Masih ada pertanyaan lagi dari kalangan pemodal adalah masalah pendanaan dari Keluarga Bakrie jika kelak rencana itu akan dieksekusi. Banyak pihak yang memproyeksikan bahwa teknik leverage by out (LBO) akan ditempuh, artinya M&A dilakukan tidak menggunakan modal sendiri akan tetapi melalui utang secara langsung maupun penerbitan utang baru.

Dua perusahaan bank investasi yang berkantor pusar di Zurich, Swiss dan New York, Amerika Serikat (AS) dikabarkan sudah siap-siap mendukung langkah Keluarga Bakrie.

LBO pada umumnya dilakukan terhadap perusahaan yang lebih efisien dengan berani mencari pinjaman dana untuk membeli perusahaan lainnya dengan harapan untuk menjadi lebih efisien dan mendapatkan return yang lebih besar.

Di berbagai negara, terutama Amerika Serikat, tidak sedikit pemilik perusahaan tidak berkeinginan menggunakan modal sendiri untuk melakukan eksekusi pembelian perusahaan.

Menurut Desbrieres (1995), LBO menjadi kecenderungan di AS pada 1970-an dan di Eropa pada 1980. Hal ini terjadi kerena pemilik perusahaan lebih memilih menerbitkan junk bond atau surat utang berbunga tinggi untuk menjadi sumber dana merger dan akusisi.

Hal itu dapat terjadi karena banyaknya perusahaan finansial yang bersedia membiayai deal tersebut dengan imbalan bunga tinggi. Tingginya suku bunga atas surat utang tersebut karena sudah termasuk risiko pada surat utang itu.

Contoh yang cukup terkenal terjadi pada pada 1985, saat Pantry Pride menerbitkan surat utang berbunga tinggi senilai US$2,1 miliar untuk membeli Revlon. Di Italia saat Olivetti, yang asetnya kecil, melakukan LBO terhadap Telecom Italia.
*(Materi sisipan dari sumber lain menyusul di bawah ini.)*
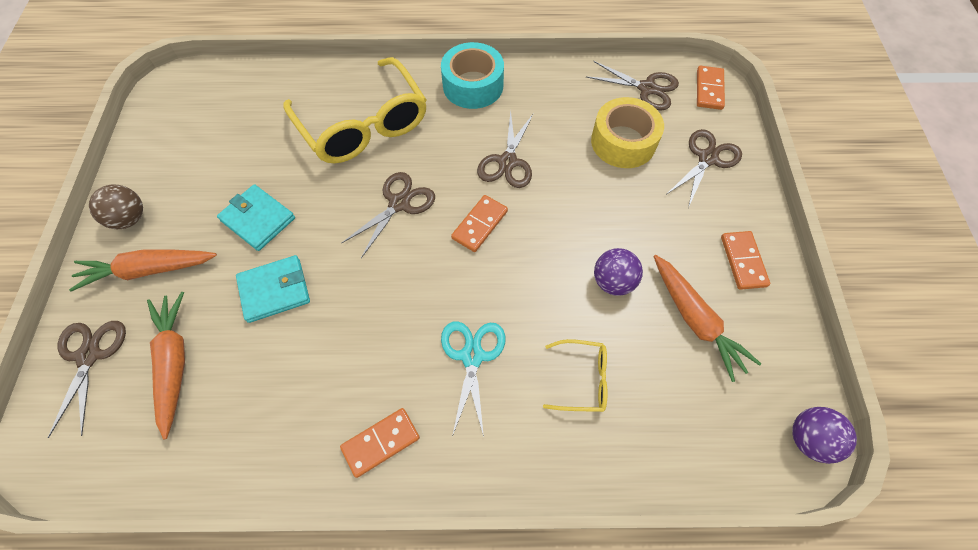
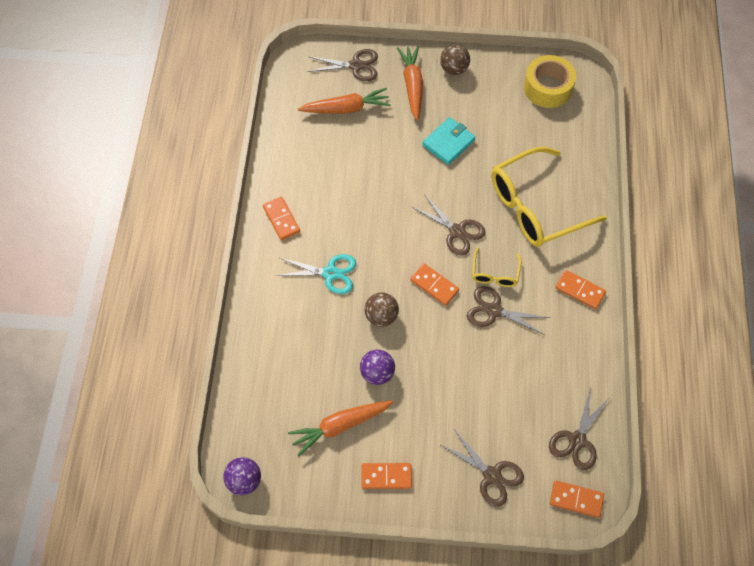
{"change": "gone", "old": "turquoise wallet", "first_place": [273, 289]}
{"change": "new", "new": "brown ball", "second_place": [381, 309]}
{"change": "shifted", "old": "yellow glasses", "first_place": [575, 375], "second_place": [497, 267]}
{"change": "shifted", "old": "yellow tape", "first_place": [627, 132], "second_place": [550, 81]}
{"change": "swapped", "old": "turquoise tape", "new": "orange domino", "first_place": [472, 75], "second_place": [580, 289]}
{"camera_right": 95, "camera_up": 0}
Teknik LBO dapat memberikan manfaat bagi perusahaan terutama penghematan pembayar pajak akan tetapi pemodal minoritas akan terkait risiko terutama kemungkinan hilangnya prioritas atas deviden serta kemungkinan cashing out dari pemegang saham publik ke pemegang saham utama atas tindakan right issue bervolume sangat besar dalam rangka rentetan LBO itu.

Lalu bagaimana pemodal harus menyikapi M&A via LBO? Mereka perlu cermat agar tidak ketinggalan terhadap aksi korporasi dan berhati-hati agar tidak kejeblos.